The FedRAMP Marketplace lists cloud services that have received a formal FedRAMP authorization, which requires a sponsoring federal agency that uses the service. NextStage's customers are government contractors, not federal agencies, so that sponsorship path doesn't apply to us.
Instead, NextStage follows the defined FedRAMP Moderate equivalency path. Equivalency assessments are not published on the Marketplace, so our absence there is expected rather than a gap.
2. How to assess NextStage for your boundary
Assessing NextStage means confirming and documenting that it belongs in your CUI boundary and that the control split is clear.
1. Obtain and review the Body of Evidence. Request NextStage's equivalency package through the NextStage Trust Center at trust.nextstage.ai, then confirm it contains the 3PAO assessment, the SSP, the SAR, and the responsibility matrix, and that the assessment is against the FedRAMP Moderate baseline with no control-related POA&Ms.
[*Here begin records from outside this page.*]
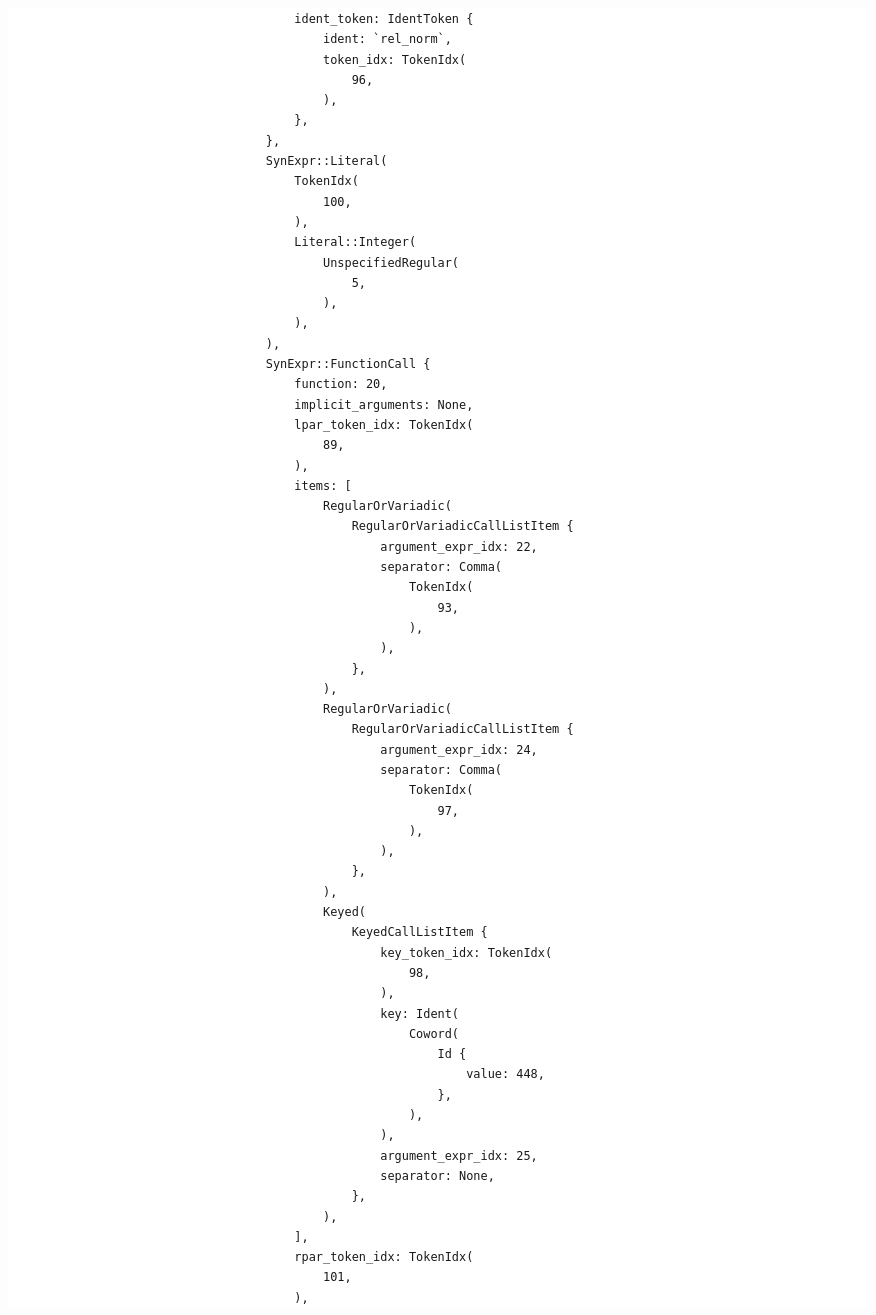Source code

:                                             ident_token: IdentToken {
                                                ident: `rel_norm`,
                                                token_idx: TokenIdx(
                                                    96,
                                                ),
                                            },
                                        },
                                        SynExpr::Literal(
                                            TokenIdx(
                                                100,
                                            ),
                                            Literal::Integer(
                                                UnspecifiedRegular(
                                                    5,
                                                ),
                                            ),
                                        ),
                                        SynExpr::FunctionCall {
                                            function: 20,
                                            implicit_arguments: None,
                                            lpar_token_idx: TokenIdx(
                                                89,
                                            ),
                                            items: [
                                                RegularOrVariadic(
                                                    RegularOrVariadicCallListItem {
                                                        argument_expr_idx: 22,
                                                        separator: Comma(
                                                            TokenIdx(
                                                                93,
                                                            ),
                                                        ),
                                                    },
                                                ),
                                                RegularOrVariadic(
                                                    RegularOrVariadicCallListItem {
                                                        argument_expr_idx: 24,
                                                        separator: Comma(
                                                            TokenIdx(
                                                                97,
                                                            ),
                                                        ),
                                                    },
                                                ),
                                                Keyed(
                                                    KeyedCallListItem {
                                                        key_token_idx: TokenIdx(
                                                            98,
                                                        ),
                                                        key: Ident(
                                                            Coword(
                                                                Id {
                                                                    value: 448,
                                                                },
                                                            ),
                                                        ),
                                                        argument_expr_idx: 25,
                                                        separator: None,
                                                    },
                                                ),
                                            ],
                                            rpar_token_idx: TokenIdx(
                                                101,
                                            ),
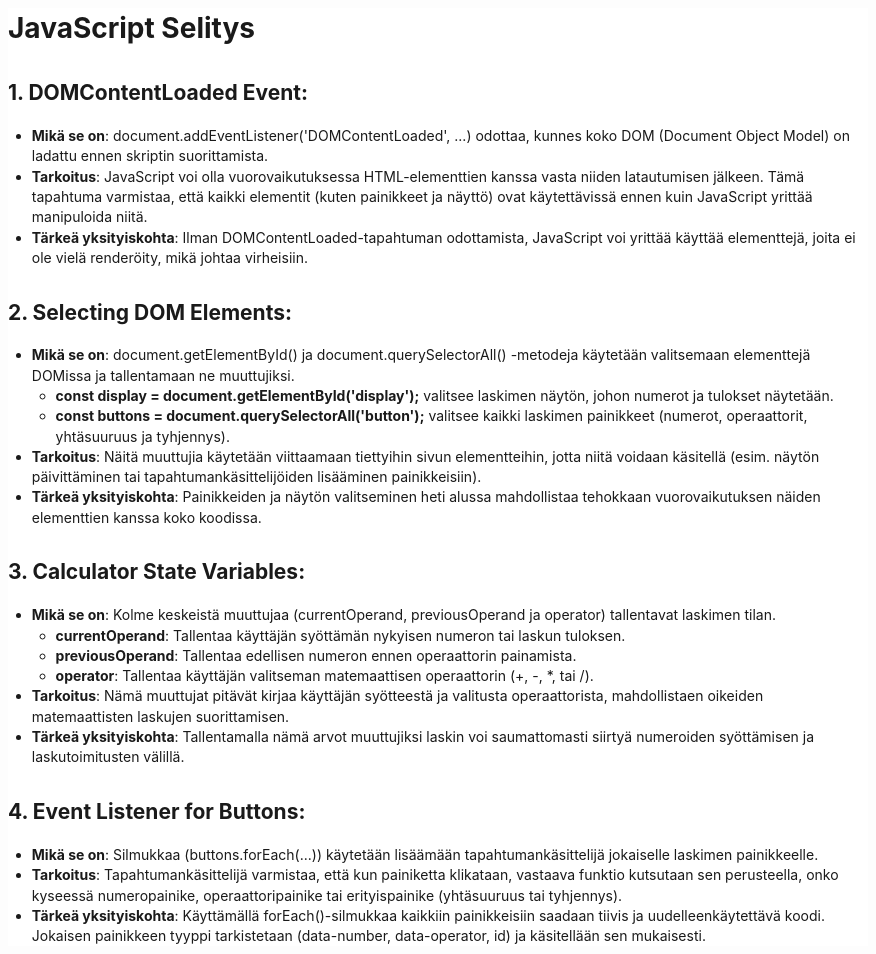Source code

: # JavaScript Selitys

## 1. DOMContentLoaded Event:

- **Mikä se on**: document.addEventListener('DOMContentLoaded', ...) odottaa, kunnes koko DOM (Document Object Model) on ladattu ennen skriptin suorittamista.
- **Tarkoitus**: JavaScript voi olla vuorovaikutuksessa HTML-elementtien kanssa vasta niiden latautumisen jälkeen. Tämä tapahtuma varmistaa, että kaikki elementit (kuten painikkeet ja näyttö) ovat käytettävissä ennen kuin JavaScript yrittää manipuloida niitä.
- **Tärkeä yksityiskohta**: Ilman DOMContentLoaded-tapahtuman odottamista, JavaScript voi yrittää käyttää elementtejä, joita ei ole vielä renderöity, mikä johtaa virheisiin.

## 2. Selecting DOM Elements:

- **Mikä se on**: document.getElementById() ja document.querySelectorAll() -metodeja käytetään valitsemaan elementtejä DOMissa ja tallentamaan ne muuttujiksi.
  - **const display = document.getElementById('display');** valitsee laskimen näytön, johon numerot ja tulokset näytetään.
  - **const buttons = document.querySelectorAll('button');** valitsee kaikki laskimen painikkeet (numerot, operaattorit, yhtäsuuruus ja tyhjennys).
- **Tarkoitus**: Näitä muuttujia käytetään viittaamaan tiettyihin sivun elementteihin, jotta niitä voidaan käsitellä (esim. näytön päivittäminen tai tapahtumankäsittelijöiden lisääminen painikkeisiin).
- **Tärkeä yksityiskohta**: Painikkeiden ja näytön valitseminen heti alussa mahdollistaa tehokkaan vuorovaikutuksen näiden elementtien kanssa koko koodissa.

## 3. Calculator State Variables:

- **Mikä se on**: Kolme keskeistä muuttujaa (currentOperand, previousOperand ja operator) tallentavat laskimen tilan.
  - **currentOperand**: Tallentaa käyttäjän syöttämän nykyisen numeron tai laskun tuloksen.
  - **previousOperand**: Tallentaa edellisen numeron ennen operaattorin painamista.
  - **operator**: Tallentaa käyttäjän valitseman matemaattisen operaattorin (+, -, \*, tai /).
- **Tarkoitus**: Nämä muuttujat pitävät kirjaa käyttäjän syötteestä ja valitusta operaattorista, mahdollistaen oikeiden matemaattisten laskujen suorittamisen.
- **Tärkeä yksityiskohta**: Tallentamalla nämä arvot muuttujiksi laskin voi saumattomasti siirtyä numeroiden syöttämisen ja laskutoimitusten välillä.

## 4. Event Listener for Buttons:

- **Mikä se on**: Silmukkaa (buttons.forEach(...)) käytetään lisäämään tapahtumankäsittelijä jokaiselle laskimen painikkeelle.
- **Tarkoitus**: Tapahtumankäsittelijä varmistaa, että kun painiketta klikataan, vastaava funktio kutsutaan sen perusteella, onko kyseessä numeropainike, operaattoripainike tai erityispainike (yhtäsuuruus tai tyhjennys).
- **Tärkeä yksityiskohta**: Käyttämällä forEach()-silmukkaa kaikkiin painikkeisiin saadaan tiivis ja uudelleenkäytettävä koodi. Jokaisen painikkeen tyyppi tarkistetaan (data-number, data-operator, id) ja käsitellään sen mukaisesti.
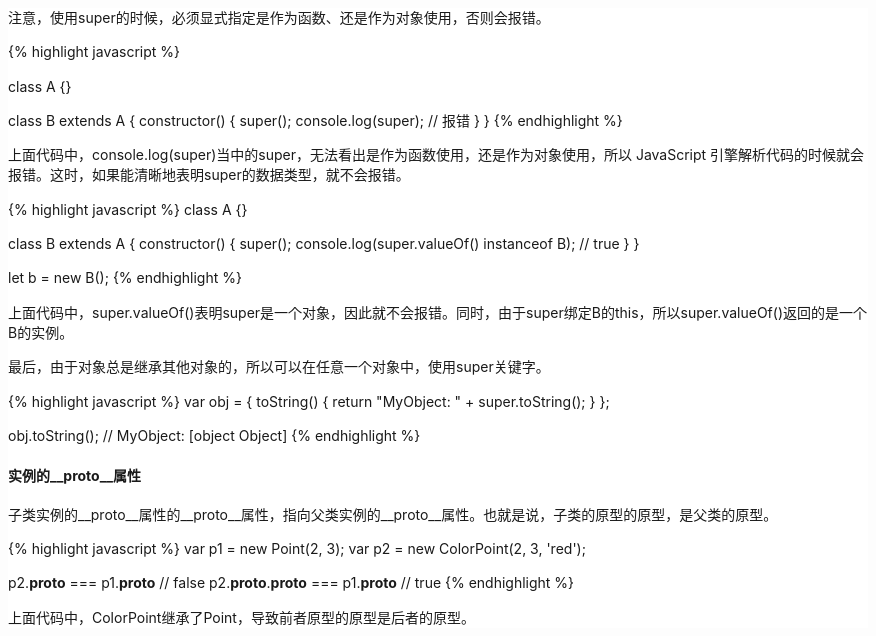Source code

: 注意，使用super的时候，必须显式指定是作为函数、还是作为对象使用，否则会报错。

{% highlight javascript %}

class A {}

class B extends A {
  constructor() {
    super();
    console.log(super); // 报错
  }
}
{% endhighlight %}

上面代码中，console.log(super)当中的super，无法看出是作为函数使用，还是作为对象使用，所以 JavaScript 引擎解析代码的时候就会报错。这时，如果能清晰地表明super的数据类型，就不会报错。

{% highlight javascript %}
class A {}

class B extends A {
  constructor() {
    super();
    console.log(super.valueOf() instanceof B); // true
  }
}

let b = new B();
{% endhighlight %}

上面代码中，super.valueOf()表明super是一个对象，因此就不会报错。同时，由于super绑定B的this，所以super.valueOf()返回的是一个B的实例。

最后，由于对象总是继承其他对象的，所以可以在任意一个对象中，使用super关键字。

{% highlight javascript %}
var obj = {
  toString() {
    return "MyObject: " + super.toString();
  }
};

obj.toString(); // MyObject: [object Object]
{% endhighlight %}

#### 实例的__proto__属性

子类实例的__proto__属性的__proto__属性，指向父类实例的__proto__属性。也就是说，子类的原型的原型，是父类的原型。

{% highlight javascript %}
var p1 = new Point(2, 3);
var p2 = new ColorPoint(2, 3, 'red');

p2.__proto__ === p1.__proto__ // false
p2.__proto__.__proto__ === p1.__proto__ // true
{% endhighlight %}

上面代码中，ColorPoint继承了Point，导致前者原型的原型是后者的原型。
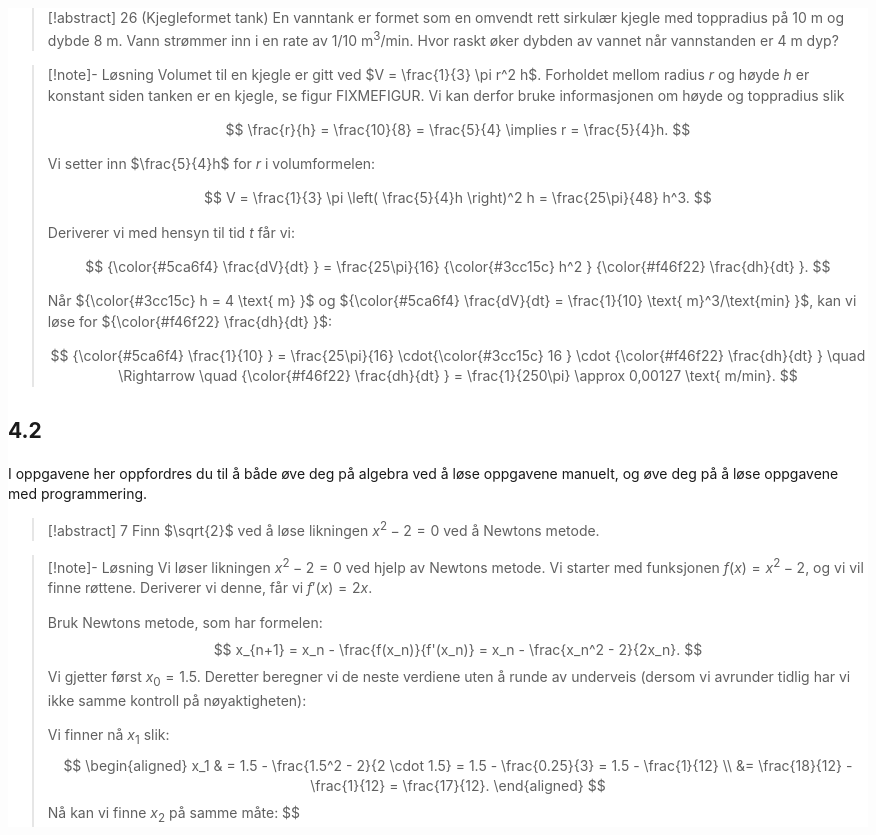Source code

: > [!abstract] 26 (Kjegleformet tank) 
> En vanntank er formet som en omvendt rett sirkulær kjegle med toppradius på $10 \text{ m}$ og dybde $8 \text{ m}$. Vann strømmer inn i en rate av $1/10 \text{ m}^3/\text{min}$. Hvor raskt øker dybden av vannet når vannstanden er $4 \text{ m}$ dyp?

> [!note]- Løsning
> Volumet til en kjegle er gitt ved $V = \frac{1}{3} \pi r^2 h$. Forholdet mellom radius $r$ og høyde $h$ er konstant siden tanken er en kjegle, se figur FIXMEFIGUR. Vi kan derfor bruke informasjonen om høyde og toppradius slik
> 
> $$
> \frac{r}{h} = \frac{10}{8} = \frac{5}{4} \implies r = \frac{5}{4}h.
> $$
> 
> Vi setter inn $\frac{5}{4}h$ for $r$ i volumformelen:
> 
> $$
> V = \frac{1}{3} \pi \left( \frac{5}{4}h \right)^2 h = \frac{25\pi}{48} h^3.
> $$
> 
> Deriverer vi med hensyn til tid $t$ får vi:
> 
> $$
> {\color{#5ca6f4} \frac{dV}{dt} } = \frac{25\pi}{16} {\color{#3cc15c} h^2 } {\color{#f46f22} \frac{dh}{dt} }.
> $$
> 
> Når ${\color{#3cc15c} h = 4 \text{ m} }$ og ${\color{#5ca6f4} \frac{dV}{dt} = \frac{1}{10} \text{ m}^3/\text{min} }$, kan vi løse for ${\color{#f46f22} \frac{dh}{dt} }$:
> 
> $$
> {\color{#5ca6f4} \frac{1}{10} } = \frac{25\pi}{16} \cdot{\color{#3cc15c}  16 } \cdot {\color{#f46f22} \frac{dh}{dt} } \quad \Rightarrow \quad {\color{#f46f22} \frac{dh}{dt} } = \frac{1}{250\pi} \approx 0,00127 \text{ m/min}.
> $$

## 4.2

I oppgavene her oppfordres du til å både øve deg på algebra ved å løse oppgavene manuelt, og øve deg på å løse oppgavene med programmering. 


> [!abstract] 7
> Finn $\sqrt{2}$ ved å løse likningen $x^2 - 2 = 0$ ved å Newtons metode.


> [!note]- Løsning
> Vi løser likningen $x^2 - 2 = 0$ ved hjelp av Newtons metode. Vi starter med funksjonen $f(x) = x^2 - 2$, og vi vil finne røttene. Deriverer vi denne, får vi $f'(x) = 2x$.
>
> Bruk Newtons metode, som har formelen:
> $$
> x_{n+1} = x_n - \frac{f(x_n)}{f'(x_n)} = x_n - \frac{x_n^2 - 2}{2x_n}.
> $$
> Vi gjetter først $x_0 = 1.5$. Deretter beregner vi de neste verdiene uten å runde av underveis (dersom vi avrunder tidlig har vi ikke samme kontroll på nøyaktigheten):
> 
> Vi finner nå $x_1$ slik:
> $$
> \begin{aligned} 
> x_1  & = 1.5 - \frac{1.5^2 - 2}{2 \cdot 1.5} = 1.5 - \frac{0.25}{3} = 1.5 - \frac{1}{12} \\ &= \frac{18}{12} - \frac{1}{12} = \frac{17}{12}.
> \end{aligned} 
> $$
> Nå kan vi finne $x_2$ på samme måte:
> $$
2. Review the responsibility matrix. It maps each control to NextStage, to you, or to shared, indicating which 800-171 requirements you can inherit and which remain yours. Treat it as the source of truth for the split.
3. Document NextStage in your SSP. Name it as a CSP within your CUI boundary, describe the data it handles, reference its equivalency status and Body of Evidence, and fold the responsibility-matrix split into your control descriptions. Retain the evidence for your C3PAO.
Your assessor will want to see the equivalency Body of Evidence, the responsibility matrix reflected in your SSP, and configuration evidence (Section 3) proving the customer-side controls are actually on.
3. How to implement, and what we've made easier
Two parts: the controls you configure, and the work NextStage has already done so that including it in your boundary is straightforward.
Configure these (each maps to an 800-171 family):
SSO + MFA for every user (IA). NextStage integrates with common IdPs, including Microsoft Entra (Commercial and GCC), Okta, Google Workspace, and more.
Role-based access and least privilege (AC). Users see only what they need.
Provisioning and deprovisioning (AC, PS). NextStage integrates with common directory services (e.g., Entra and Okta) for automated provisioning and deprovisioning.
What NextStage has done to make boundary inclusion easier:
NextStage makes the FedRAMP Moderate equivalency assessment and Body of Evidence itself available through the trust center.
A prebuilt responsibility matrix mapped to NIST 800-171, so your SSP work is fill-in rather than build-from-scratch.
Incident-notification support feeding your DFARS 7012 72-hour reporting obligation.